September 29
The streets are so interesting and I wander along, trying to look up as much as possible but it is a dangerous business. The streets may be narrow and winding but most still have traffic and buses passing through, and a lot of them are cobbled, and you have to watch out for dog droppins! No wonder it is an exhasusting business and in 30 degree heat by five o'clock. Especially chaotic with the tram works and diversions.
The buildings are a strange and fascinating assortment of medieval, renaissance and more recent additions, all popped into whatever space was available and designed to elbow their way in.
Around the museum are many Maisons Particulaires, private mansions, built between the 15th and 18th century by great parliamentary or bourgeois families. Ornate facades, private towers, monumental entrances and hidden shady courtyards. Amazing.
This museum is in the cloisters of a Bernadine monastery.
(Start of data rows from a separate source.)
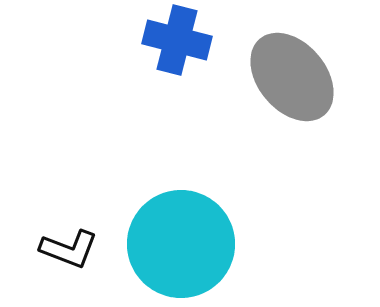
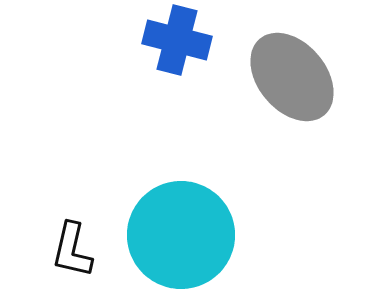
cyan circle: moved 9 px up
black L-shape: moved 3 px right, 1 px down; rotated 82 degrees clockwise
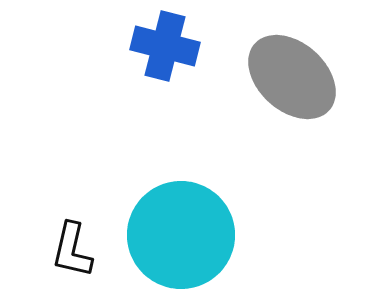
blue cross: moved 12 px left, 6 px down
gray ellipse: rotated 8 degrees counterclockwise
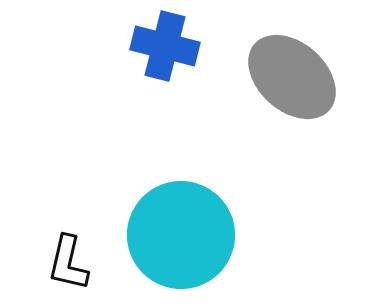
black L-shape: moved 4 px left, 13 px down
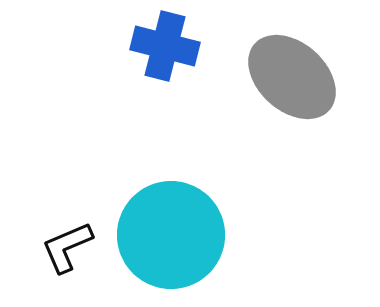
cyan circle: moved 10 px left
black L-shape: moved 1 px left, 16 px up; rotated 54 degrees clockwise
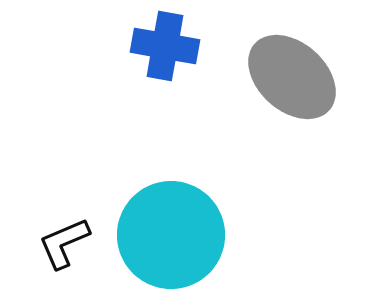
blue cross: rotated 4 degrees counterclockwise
black L-shape: moved 3 px left, 4 px up
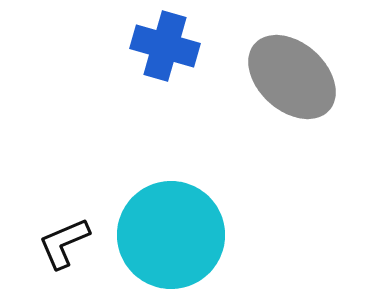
blue cross: rotated 6 degrees clockwise
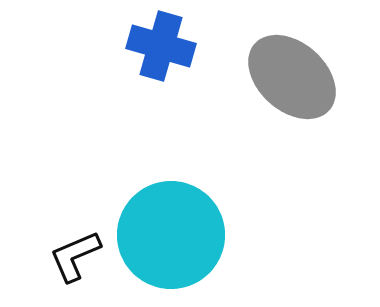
blue cross: moved 4 px left
black L-shape: moved 11 px right, 13 px down
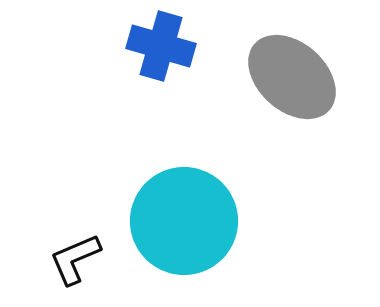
cyan circle: moved 13 px right, 14 px up
black L-shape: moved 3 px down
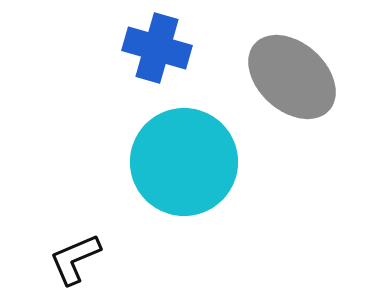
blue cross: moved 4 px left, 2 px down
cyan circle: moved 59 px up
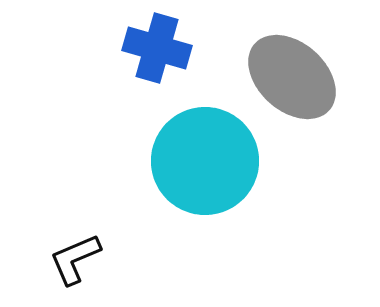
cyan circle: moved 21 px right, 1 px up
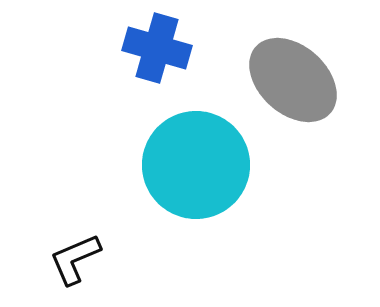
gray ellipse: moved 1 px right, 3 px down
cyan circle: moved 9 px left, 4 px down
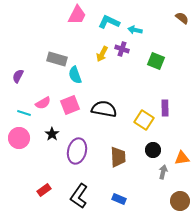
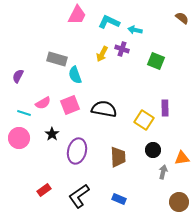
black L-shape: rotated 20 degrees clockwise
brown circle: moved 1 px left, 1 px down
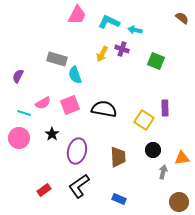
black L-shape: moved 10 px up
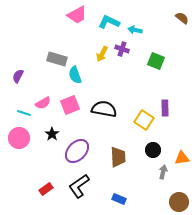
pink trapezoid: rotated 35 degrees clockwise
purple ellipse: rotated 30 degrees clockwise
red rectangle: moved 2 px right, 1 px up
What a beautiful setting and on such a gorgeous day, yet again.
Inside the museum (which was delightfully cool) are recreated aspects of daily life in Dijon through the ages.
The little shops and the history of famous Dijon industries were fascinating. Dijon mustard, Pernot biscuits, cassis and gingerbread, and bicycles.
Back outside, it is not hard, if you look up above the shop fronts, cars and passers by, to imagine what life must have been like. And so much of the history is still there to be enjoyed. No surprise that there are many tourists but not too many.